Professor Gorse provided both verbal and written evidence to the inquiry, focusing on the Leeds Sustainability Institute’s expertise in building performance, with contributions from Malcolm Bell, David Johnston, Fiona Fylan, Dominic Miles-Shenton, David Glew, James Parker, David Farmer, Martin Fletcher, Anne Stafford, Felix Thomas and Melanie Smith.

The team’s evidence looked at the central themes to assure the quality of new housing, including standards to sustain long-term economic value and address performance gaps, build quality, fire safety and acoustic control.  The evidence also covered assembly evidence and monitoring of energy efficiency, economically viable homes and the long-term consequence of poor performance as well as looking at immediate industry consequences of poorly performing homes.

Professor Gorse explained: “To increase productivity without compromising quality, the findings of recent research on the performance of building fabrics will prove important in future decision-making. The recognition of a performance gap between the designed intent of a building and that actually achieved in practice is of notable concern. Evidence suggests that some current build processes are flawed and susceptible to variation in quality and performance.  Attention needs to be directed at design, construction and commission practice to ensure all new building forms are robust.

“Some of the gaps are small, within an acceptable level of tolerance, and can be put down to expected variation in field based performance and the sensitivity of assessment. However, some test results are well outside any normal tolerance or acceptable practice and are indications of inadequate, specification, design or construction. Agreement on acceptable tolerance and meaningful certification is essential.”

◆ Stored data:
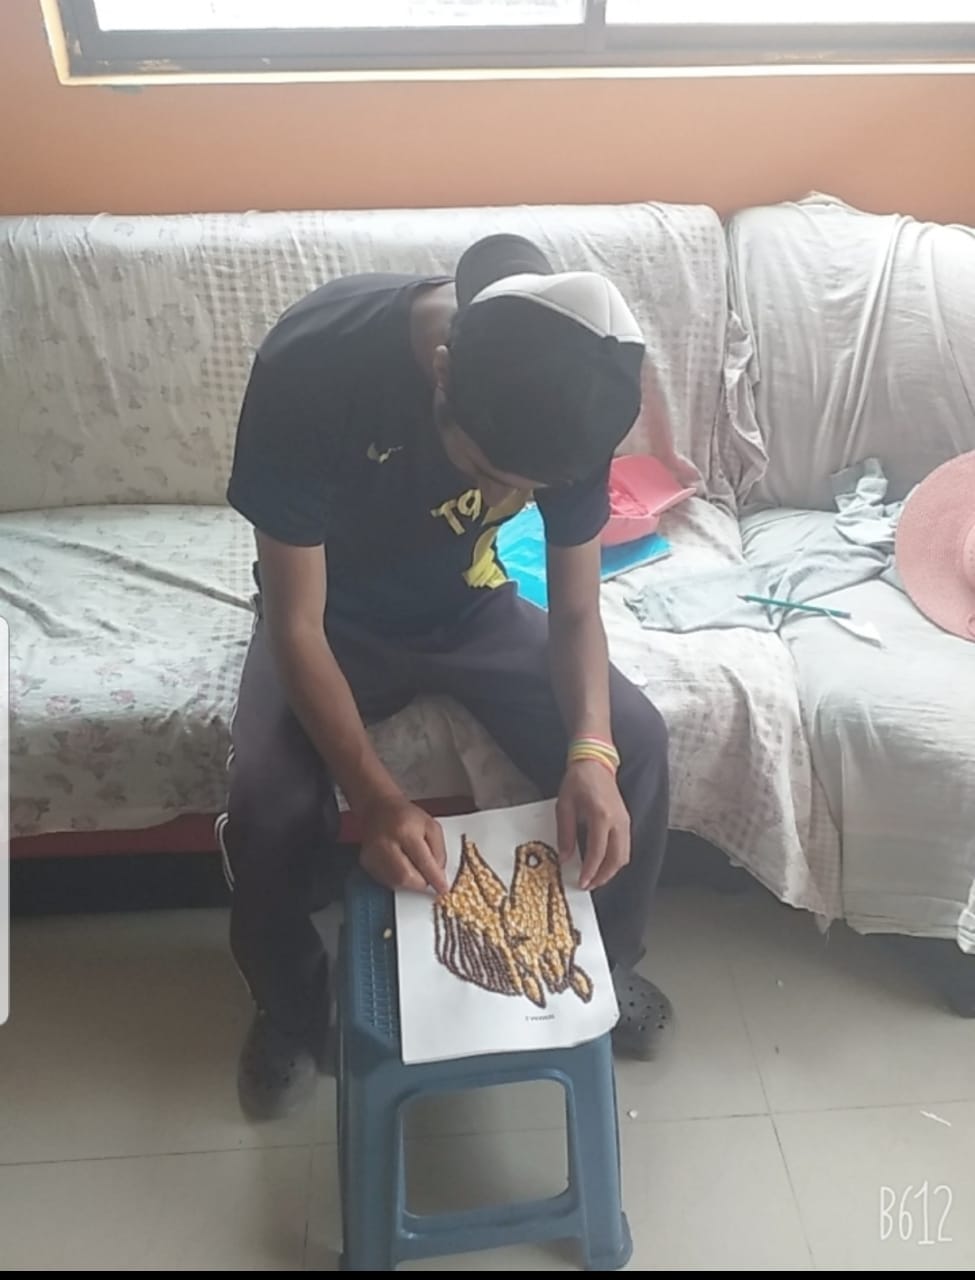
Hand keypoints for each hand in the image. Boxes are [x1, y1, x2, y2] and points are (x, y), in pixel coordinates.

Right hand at [359, 794, 447, 894]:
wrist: (379, 809)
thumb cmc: (406, 816)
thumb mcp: (431, 826)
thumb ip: (439, 850)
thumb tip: (439, 874)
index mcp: (404, 831)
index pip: (422, 861)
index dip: (434, 878)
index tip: (443, 888)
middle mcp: (385, 843)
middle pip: (406, 877)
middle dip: (421, 882)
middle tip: (429, 877)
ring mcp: (373, 854)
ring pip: (396, 882)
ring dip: (410, 882)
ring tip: (415, 866)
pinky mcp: (366, 863)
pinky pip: (386, 881)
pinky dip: (398, 879)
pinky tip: (402, 866)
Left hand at [556, 760, 630, 891]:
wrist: (595, 762)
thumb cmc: (578, 780)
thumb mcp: (564, 806)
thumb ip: (565, 834)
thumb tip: (565, 859)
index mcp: (601, 816)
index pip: (598, 852)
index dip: (590, 871)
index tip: (581, 882)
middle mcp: (617, 821)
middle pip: (616, 859)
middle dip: (603, 876)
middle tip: (589, 885)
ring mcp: (625, 821)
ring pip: (624, 855)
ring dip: (611, 870)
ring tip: (595, 877)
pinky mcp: (626, 821)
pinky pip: (625, 847)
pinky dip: (615, 859)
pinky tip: (602, 863)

◆ Your tasks:
[a] According to the passage on housing quality evidence, what does Professor Gorse call essential?
[b] Duplicate the passage on housing quality evidence from "Professor Gorse provided" up to and including "poorly performing homes.".
The data has no connection to the passage on housing quality evidence.

◆ Results for each task:
[a] Agreement on acceptable tolerance and meaningful certification.

[b]
Professor Gorse provided both verbal and written evidence to the inquiry, focusing on the Leeds Sustainability Institute’s expertise in building performance, with contributions from Malcolm Bell, David Johnston, Fiona Fylan, Dominic Miles-Shenton, David Glew, James Parker, David Farmer, Martin Fletcher, Anne Stafford, Felix Thomas and Melanie Smith.

The team’s evidence looked at the central themes to assure the quality of new housing, including standards to sustain long-term economic value and address performance gaps, build quality, fire safety and acoustic control.  The evidence also covered assembly evidence and monitoring of energy efficiency, economically viable homes and the long-term consequence of poor performance as well as looking at immediate industry consequences of poorly performing homes.